The answer must consist of every line in the data that contains "Treino".

*** DATA TO PROCESS ***

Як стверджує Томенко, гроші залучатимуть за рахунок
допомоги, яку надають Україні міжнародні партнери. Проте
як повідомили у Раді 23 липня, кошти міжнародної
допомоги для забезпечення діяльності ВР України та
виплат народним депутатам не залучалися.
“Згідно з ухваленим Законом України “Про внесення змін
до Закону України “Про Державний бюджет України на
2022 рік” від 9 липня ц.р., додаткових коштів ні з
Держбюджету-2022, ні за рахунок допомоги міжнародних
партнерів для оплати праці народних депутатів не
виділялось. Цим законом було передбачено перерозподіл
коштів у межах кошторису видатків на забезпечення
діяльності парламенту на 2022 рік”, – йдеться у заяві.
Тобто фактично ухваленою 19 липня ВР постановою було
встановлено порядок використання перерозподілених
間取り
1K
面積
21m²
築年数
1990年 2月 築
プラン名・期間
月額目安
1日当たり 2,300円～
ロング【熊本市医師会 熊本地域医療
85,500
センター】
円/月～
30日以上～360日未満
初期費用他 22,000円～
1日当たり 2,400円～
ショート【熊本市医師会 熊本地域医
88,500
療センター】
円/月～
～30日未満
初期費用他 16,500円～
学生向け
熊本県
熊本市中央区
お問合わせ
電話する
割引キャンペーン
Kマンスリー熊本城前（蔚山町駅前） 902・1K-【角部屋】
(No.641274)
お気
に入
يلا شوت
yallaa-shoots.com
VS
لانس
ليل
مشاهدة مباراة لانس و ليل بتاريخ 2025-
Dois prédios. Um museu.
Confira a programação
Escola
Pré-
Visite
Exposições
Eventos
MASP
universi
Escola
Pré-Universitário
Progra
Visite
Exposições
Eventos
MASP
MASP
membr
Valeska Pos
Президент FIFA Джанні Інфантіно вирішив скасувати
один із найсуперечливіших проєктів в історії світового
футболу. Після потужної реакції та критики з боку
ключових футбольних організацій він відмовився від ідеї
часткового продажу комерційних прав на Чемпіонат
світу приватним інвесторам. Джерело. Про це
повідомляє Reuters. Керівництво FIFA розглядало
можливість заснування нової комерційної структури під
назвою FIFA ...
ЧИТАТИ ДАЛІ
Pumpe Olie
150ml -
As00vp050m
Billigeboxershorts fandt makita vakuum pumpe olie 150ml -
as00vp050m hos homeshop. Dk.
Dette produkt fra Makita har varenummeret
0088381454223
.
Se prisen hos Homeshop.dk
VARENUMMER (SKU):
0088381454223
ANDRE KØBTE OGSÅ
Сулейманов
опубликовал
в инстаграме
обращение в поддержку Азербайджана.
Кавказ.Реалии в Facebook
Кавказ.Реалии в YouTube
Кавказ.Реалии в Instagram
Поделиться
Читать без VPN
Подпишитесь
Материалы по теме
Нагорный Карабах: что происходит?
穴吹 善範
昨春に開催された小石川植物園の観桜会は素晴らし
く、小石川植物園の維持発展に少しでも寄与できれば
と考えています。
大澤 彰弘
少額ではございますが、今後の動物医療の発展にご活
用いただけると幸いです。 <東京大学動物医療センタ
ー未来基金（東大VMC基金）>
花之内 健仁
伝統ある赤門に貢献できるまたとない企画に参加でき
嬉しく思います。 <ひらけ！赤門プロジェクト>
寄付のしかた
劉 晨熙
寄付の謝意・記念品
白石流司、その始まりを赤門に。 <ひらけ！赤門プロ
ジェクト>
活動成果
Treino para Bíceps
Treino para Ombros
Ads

*** End of DATA TO PROCESS ***

WRITTEN SOLUTION.
Treino para Bíceps
Treino para Ombros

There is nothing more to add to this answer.